# Capstone Project Notebook
### (To get IBM Data Science Professional Certificate)

![alt text](Img01.PNG "Data Science")

This notebook will show the code to scrape the following Wikipedia page, https://en.wikipedia.org/wiki/List_of_postal_codes_of_Canada:_M in order to obtain the data that is in the table of postal codes and to transform the data into a pandas dataframe.

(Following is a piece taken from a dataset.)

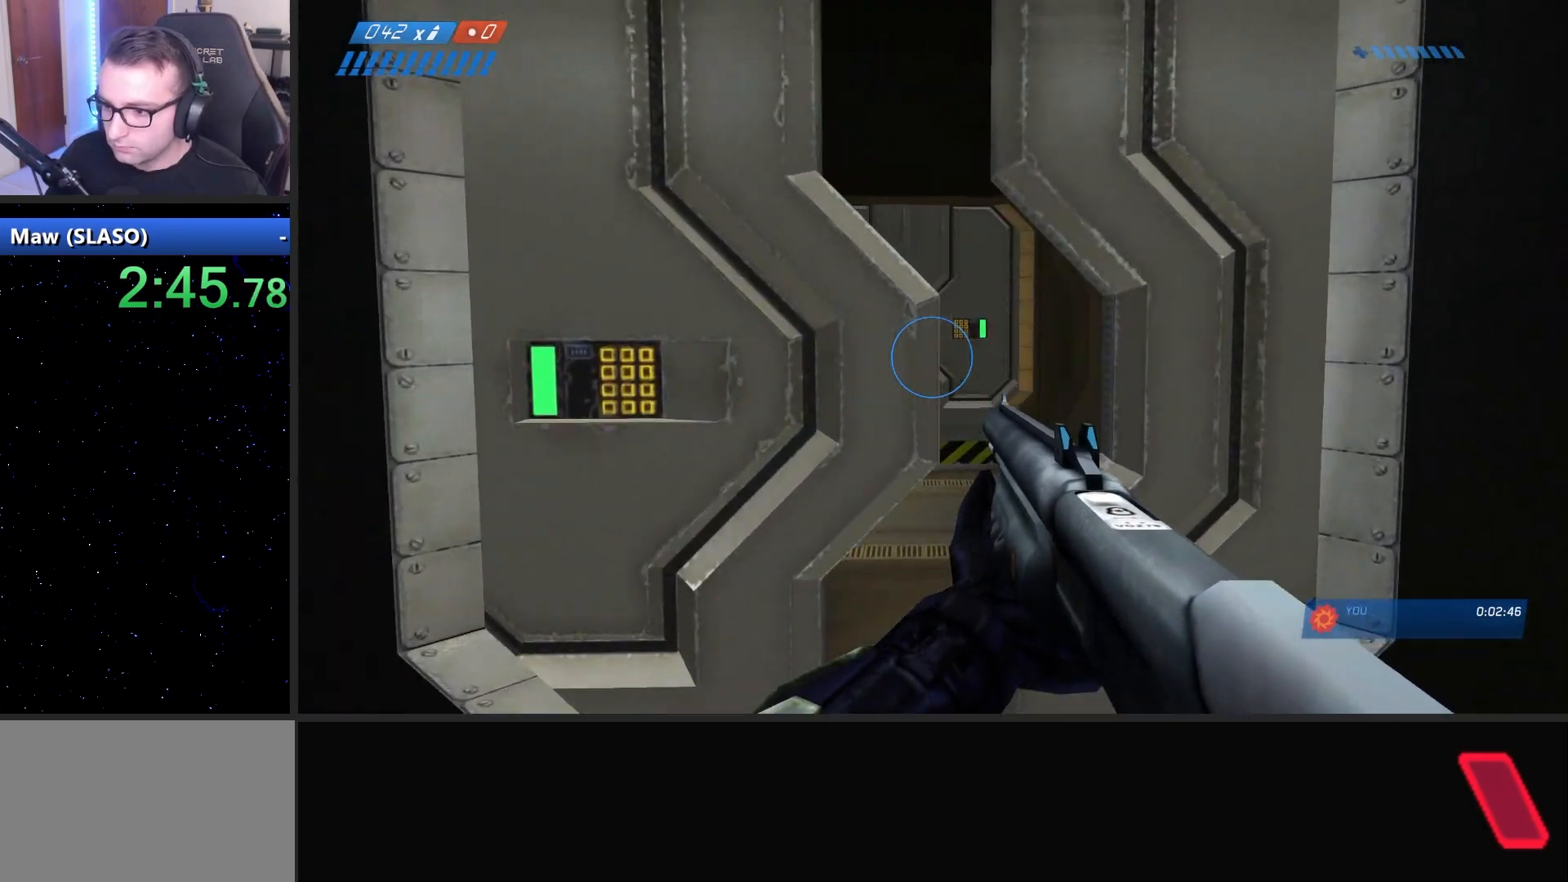
{"keys": ["w"], "mouse": [], "mouse_move": "left", "events": []}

> Given a city like the City of Toronto, you will segment it into different neighborhoods using the geographical coordinates of the center of each neighborhood, and then using a combination of location data and machine learning, you will group the neighbourhoods into clusters 



### First section

In [1]:
import pandas as pd
import numpy as np

# Read source
tmp = pd.read_html('https://en.wikipedia.org/wiki/List_of_postal_codes_of_Canada:_M')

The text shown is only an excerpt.